Of course the easy thing is to only sell a plan that does not have a deductible. It doesn't matter that the beneficiary will not only pay higher premiums but will also pay more for their Rx with a no deductible PDP. It was just easier to sell than taking the time to educate your client about drug plans.

I also show them how to save money, and sometimes avoid the donut hole, by purchasing some of their med's outside the plan.

It would be so much easier if all I did was sell the PERCEIVED benefits of $0 premium plans, the lowest premium Medigap plan and only Part D without a deductible.

But then I would be like all the other 99 agents out there who are calling incessantly or knocking on their door to sell anything for a buck.
When I look at the MAPD plans in my kneck of the woods, other than the RX and the MOOP, I can't see much benefit that a MAPD would have over just having Medicare with no Med Supp. :nah:
 
When I look at the MAPD plans in my kneck of the woods, other than the RX and the MOOP, I can't see much benefit that a MAPD would have over just having Medicare with no Med Supp. :nah:


There are some area's in Il where Humana Gold has some good benefits $0 premium

However, in Il you have GI with BC, however, its expensive

Many times there are people who either can't pass underwriting and some who can't afford supp

However, in some area's especially in more rural area's, there are no good MA choices, When I see only 4 or 5 plans, and they are $70 and above with high copay's, In these area's I do very much agree
 
@Newby I will agree about the constraints placed on agents by CMS being a hindrance. I would probably go through the training and get appointed if the entire process wasn't such a PITA.

But I doubt I would actually sell any. Or if I did, it probably wouldn't be more than 3 or 4 per year.

So why bother?

Other than KP I don't see any plans in my area that are attractive. Even less appealing given the number of folks with chronic or serious health problems.

And I rarely have anyone tell me they can't afford a supplement plan. Not even HDF. I probably have 20 clients with HDF. Might be a few more.
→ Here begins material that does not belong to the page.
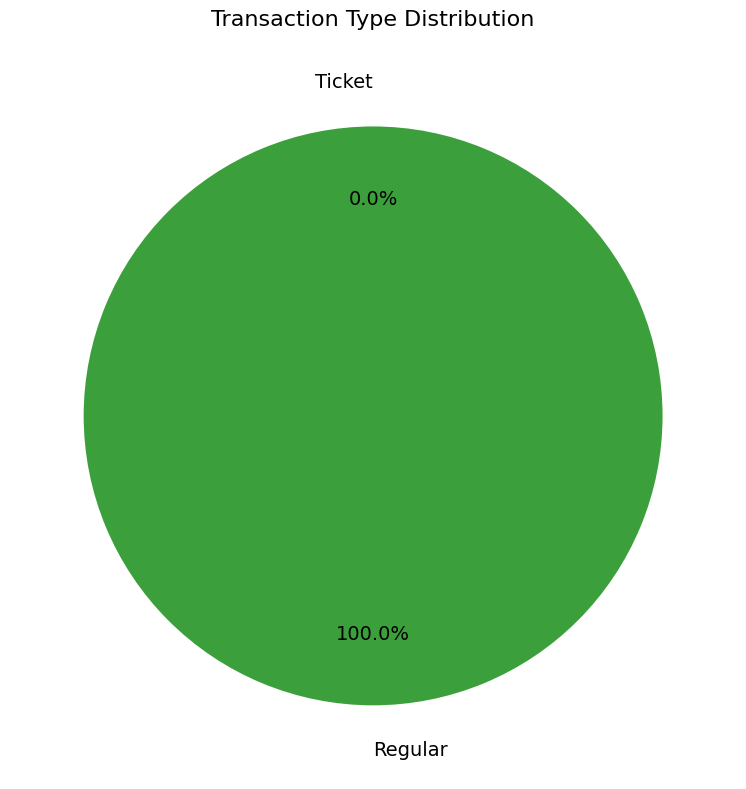

How many slices are in this pie chart?

2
Given the choice of HDF or a $0 premium MA plan I still believe HDF to be superior. For $60 per month they have better coverage than stand alone Medicare and better than any MA plan.

Just my take on things.

We don't have to agree and can still be friends.
 
My beef with this video has nothing to do with Medigap vs MA. It is the other crap.

"Republicans drilled holes in Medicare"

Medicare is a creation of Democrat president LBJ. The "holes" in Medicare were baked in from the start. Not drilled by Republicans.

It is possible to broadcast a radio show or make a video that is accurate, unbiased and apolitical.

This one failed miserably on all accounts

You're so right on! I wanted to scream at these idiots, and I couldn't even listen to the whole thing. First off, they barely know what they are talking about, and then they add their political bias to the mix. The result...People who listened to this hoping to be enlightened were done a huge disservice.